Mas o gigante britânico não é o único banco fazendo negócios com a Pagrisa. Segundo a própria empresa, há operações também com Banco da Amazônia, Bradesco e Banco do Brasil, com quem mantém conta-corrente. O Bradesco, inclusive, é o responsável pelo processamento da folha de pagamento da empresa, que antes do caso estourar tinha quase 1700 funcionários, um serviço que pode ser bem rentável para o banco. Os 3 bancos brasileiros, além do HSBC, afirmaram por intermédio de suas assessorias de imprensa que não poderiam comentar o caso em função da legislação sobre sigilo bancário. Negaram-se inclusive a confirmar se possuíam ou não a conta-corrente da empresa.

Em geral, os bancos estão ainda em estágio muito inicial na avaliação de riscos socioambientais no segmento de pequenas e médias empresas. Este é geralmente o segmento mais perigoso, pois há muita informalidade e pouco escrutínio da sociedade civil. Com o acirramento da concorrência, inclusive com a entrada de bancos médios, risco e responsabilidade socioambiental tem ficado em segundo plano face à ordem de aumentar as carteiras.

O que se nota em casos como o da Pagrisa é o distanciamento entre discurso e prática. Os bancos aprenderam que comunicar sua responsabilidade socioambiental conta pontos no mercado, mas quando algo dá errado, recorrem à desculpa da confidencialidade bancária, não informando sequer se operam ou não com determinado cliente, ao contrário da grande publicidade que fazem quando fecham um negócio de grande porte. Mais do que um passivo legal, estão criando um passivo moral quando se intitulam “banco da sustentabilidade” ou coisas do gênero.

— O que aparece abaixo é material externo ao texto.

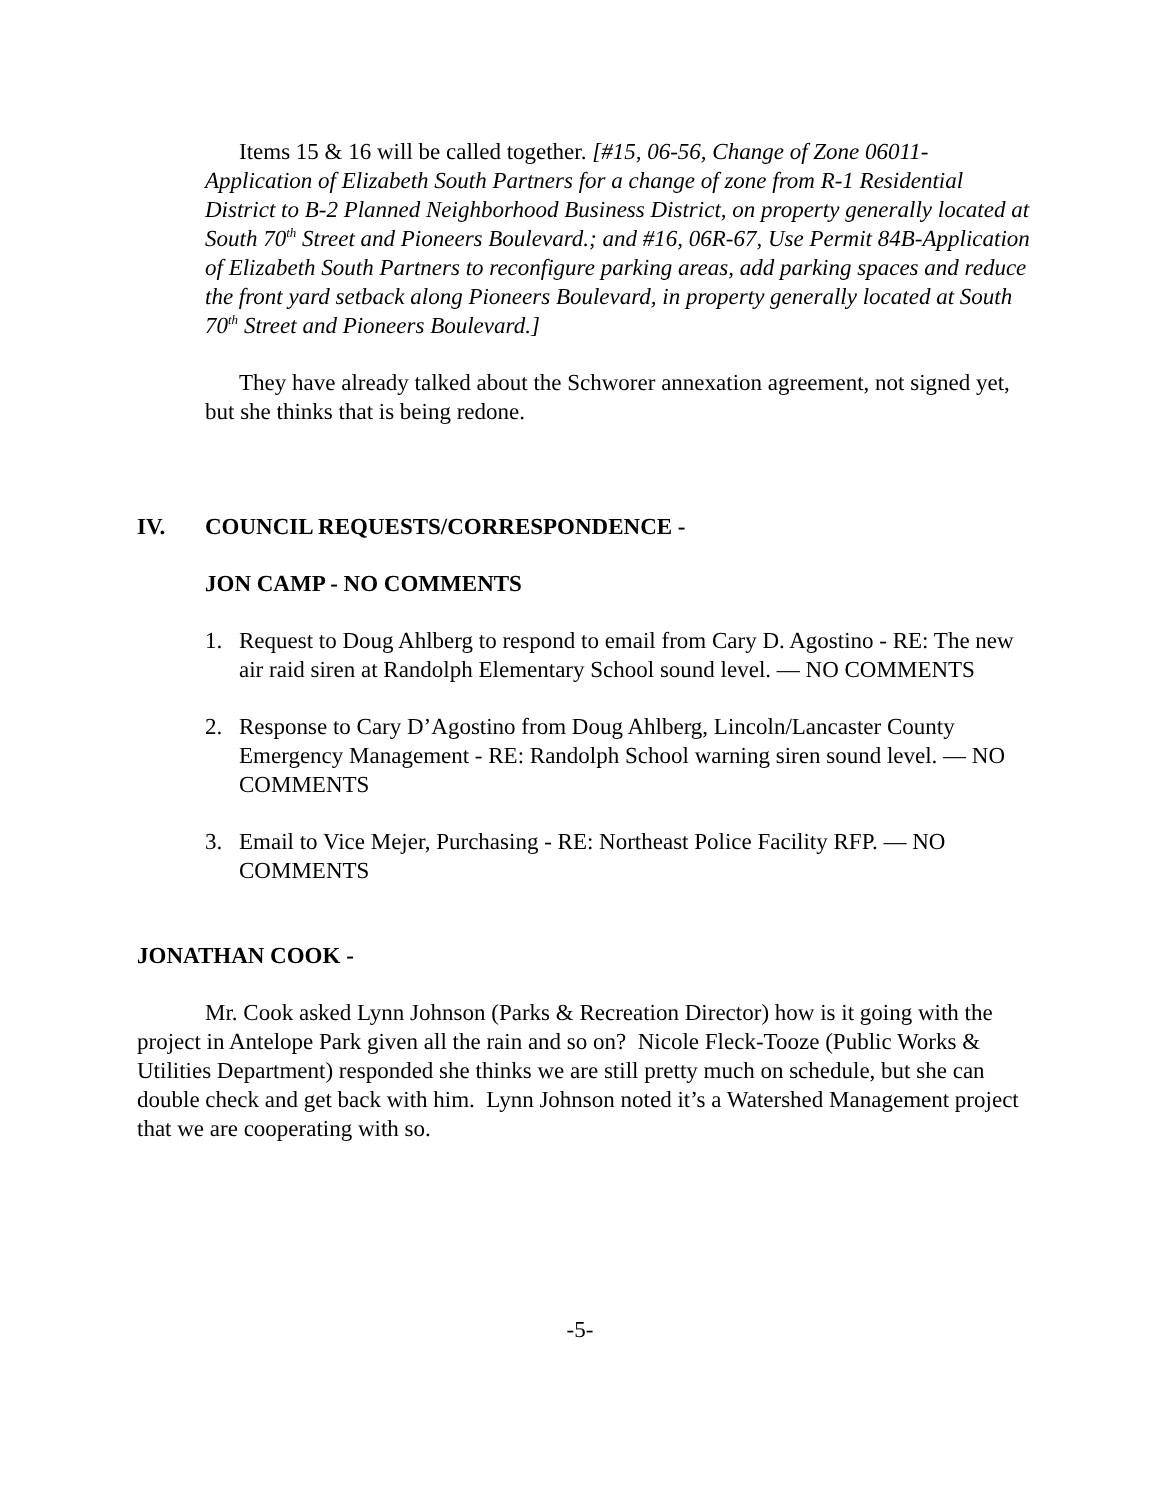Items 15 & 16 will be called together. [#15, 06-56, Change of Zone 06011-Application of Elizabeth South Partners for a change of zone from R-1 Residential District to B-2 Planned Neighborhood Business District, on property generally located at South 70<sup>th</sup> Street and Pioneers Boulevard.; and #16, 06R-67, Use Permit 84B-Application of Elizabeth South Partners to reconfigure parking areas, add parking spaces and reduce the front yard setback along Pioneers Boulevard, in property generally located at South 70<sup>th</sup> Street and Pioneers Boulevard.]
They have already talked about the Schworer annexation agreement, not signed yet, but she thinks that is being redone.
IV. COUNCIL REQUESTS/CORRESPONDENCE -
JON CAMP - NO COMMENTS
1. Request to Doug Ahlberg to respond to email from Cary D. Agostino - RE: The new air raid siren at Randolph Elementary School sound level. — NO COMMENTS
2. Response to Cary D’Agostino from Doug Ahlberg, Lincoln/Lancaster County Emergency Management - RE: Randolph School warning siren sound level. — NO COMMENTS
3. Email to Vice Mejer, Purchasing - RE: Northeast Police Facility RFP. — NO COMMENTS
JONATHAN COOK -
Mr. Cook asked Lynn Johnson (Parks & Recreation Director) how is it going with the project in Antelope Park given all the rain and so on? Nicole Fleck-Tooze (Public Works & Utilities Department) responded she thinks we are still pretty much on schedule, but she can double check and get back with him. Lynn Johnson noted it’s a Watershed Management project that we are cooperating with so.
-5-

A sociedade civil brasileira ainda não percebeu o potencial do setor financeiro na responsabilidade socioambiental das empresas que são financiadas. E o setor financeiro, apesar do discurso, ainda pouco utiliza o desempenho socioambiental como estratégia de mitigação de riscos e geração de oportunidades de negócio.

Um exemplo é a questão das mudanças climáticas. Os bancos que se dizem sustentáveis deveriam financiar menos a produção e distribuição de combustíveis fósseis, setores eletrointensivos e aqueles que direta ou indiretamente contribuem para o desmatamento, tais como soja e pecuária. Estes recursos deveriam ser direcionados aos setores de energias alternativas, tecnologias limpas, agricultura agroecológica, etc, barateando seu custo de capital. Mas o que ocorre é o contrário, os setores intensivos em carbono dispõem de spreads menores.

Apesar do grande alvoroço, os Princípios do Equador, por serem restritos à project finance, são pouco relevantes no Brasil, pois tal modalidade representa uma parcela pequena do financiamento privado às empresas brasileiras.